:: Written instruction ::
Write the next part of the text on the ODT algorithm and its MQL5 implementation, picking up right after its last sentence.

:: Page text ::
►

In addition, the ODT algorithm requires a hyperparameter in the form of an initial RTG to collect additional online data. Various works demonstrate that the actual estimated return of offline DT has a strong correlation with the initial RTG empirically and can often extrapolate RTG values beyond the maximum returns observed in the offline dataset. The ODT authors found that it is best to set this hyperparameter with a small fixed scaling from the existing expert results. The authors of the method use 2x scaling in their work. The original paper presents experimental results with much larger values, as well as ones that change during training (for example, quantiles of the best estimated return in offline and online datasets). But in practice they were not as effective as fixed scaled RTG.

Like DT, the ODT algorithm uses a two-step sampling procedure to ensure uniform sampling of sub-trajectories of K length in the playback buffer. First, we sample one trajectory with a probability proportional to its length. Then choose the K length sub-trajectory with equal probability.

We will get acquainted with the practical implementation of the method in the next section of the article.

2. Implementation using MQL5

After getting acquainted with the theoretical aspects of the method, let's move on to its practical implementation. This section will present our own vision of the implementation of the proposed approaches supplemented by developments from previous articles. In particular, the ODT algorithm includes two-stage model training:

Preliminary offline training.
Fine-tuning the model during online interaction with the environment.

For the purposes of this article, we will use the pre-trained model from the previous article. Therefore, we skip the first stage of offline training, which has already been carried out earlier and immediately move on to the second part of the model training.

◄

Dataset items
►

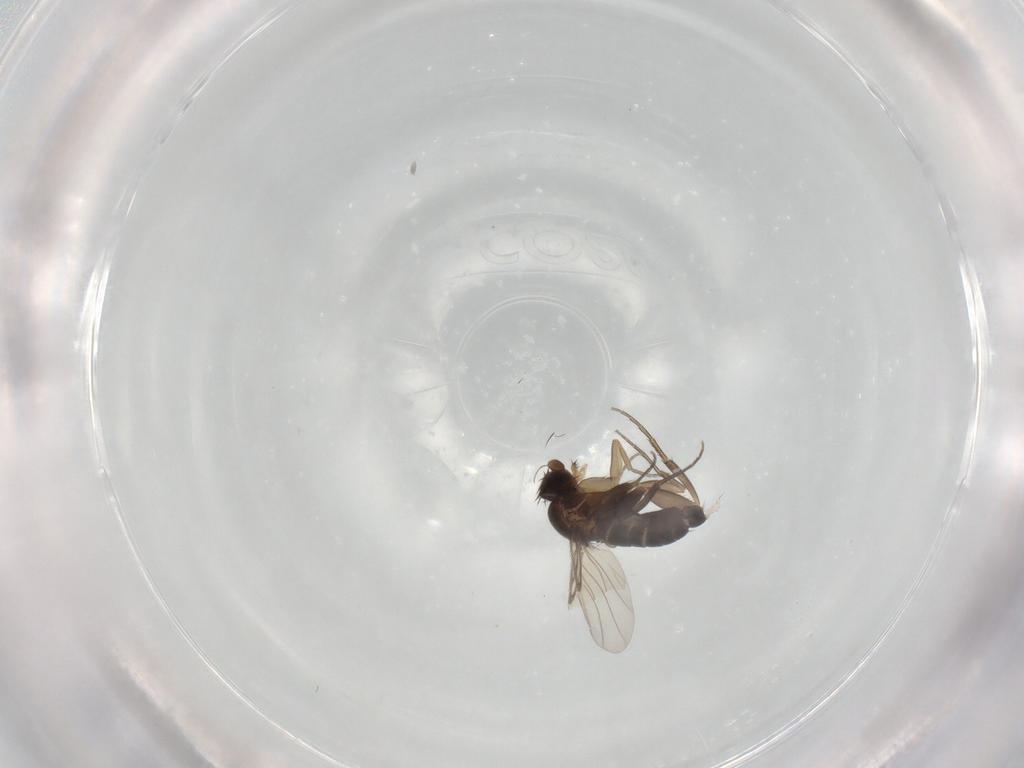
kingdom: Animalia
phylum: Arthropoda
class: Insecta
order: Diptera
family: Phoridae
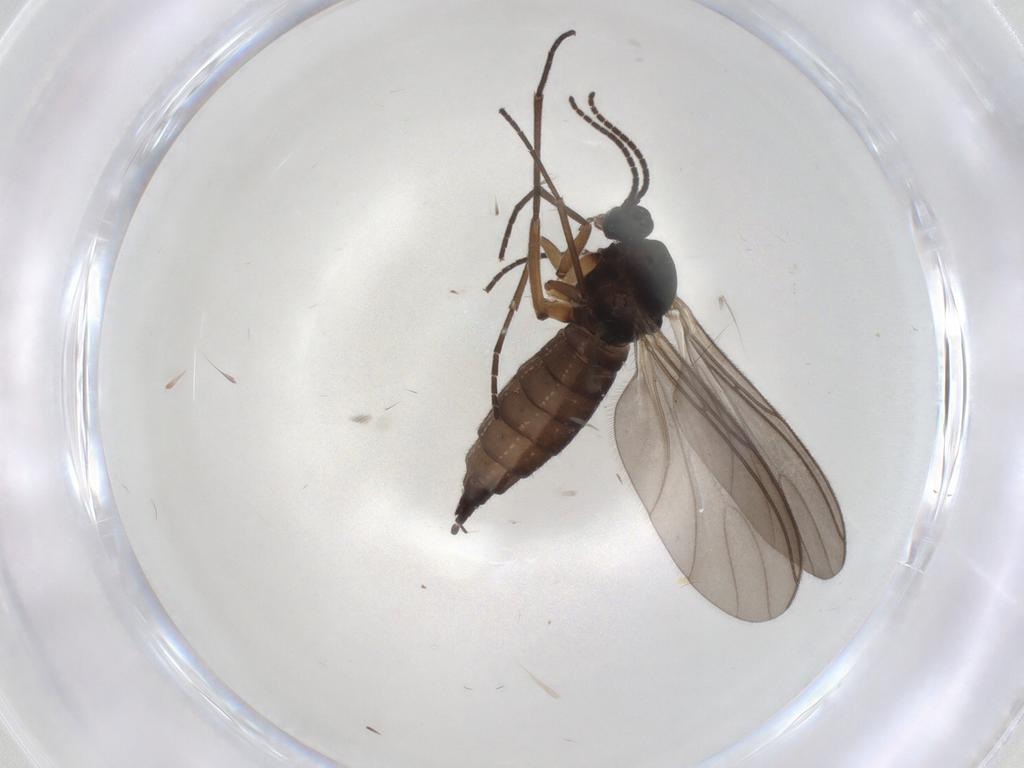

◄

:: Response below ::
It should also be noted here that when considering the DoC method in the previous article, we built and conducted offline training of two models:

RTG generation;
Actor's policy.

Using the RTG model generation is a departure from the original ODT algorithm, which proposes the use of expert assessment scaling for the initial RTG with subsequent adjustment of the goal to the actual results obtained.

In addition, using previously trained models does not allow us to change the architecture of the models. But let's see how the architecture of the models used corresponds to the ODT algorithm.

The authors of the method propose to use the stochastic Actor policy. This is the model we used in previous articles.

ODT proposes to use a trajectory experience replay buffer instead of individual trajectories. This is exactly the buffer we work with.

When training the models, we did not use the entropy component of the loss function to encourage environmental exploration. At this stage, we will not add it and accept the possible risks. We expect that the stochastic Actor policy and RTG generation model will provide sufficient exploration in the process of online interaction with the environment.

Another point that I excluded from my implementation concerns the experience playback buffer. After offline training, the authors of the method propose selecting a number of the most profitable trajectories that will be used in the first stages of online training. We initially limited the number of trajectories in the experience playback buffer. When moving to online training, we will use the entire existing experience reproduction buffer, to which we will add new trajectories in the process of interaction with the environment. At the same time, we will not immediately delete the oldest trajectories when adding new ones. We will limit the buffer size using previously created means when saving data to a file after completing the pass.

Thus, taking into account possible risks, we can easily use the models trained in the previous article. Then we will try to increase their efficiency by fine-tuning the process of online training of models using ODT approaches.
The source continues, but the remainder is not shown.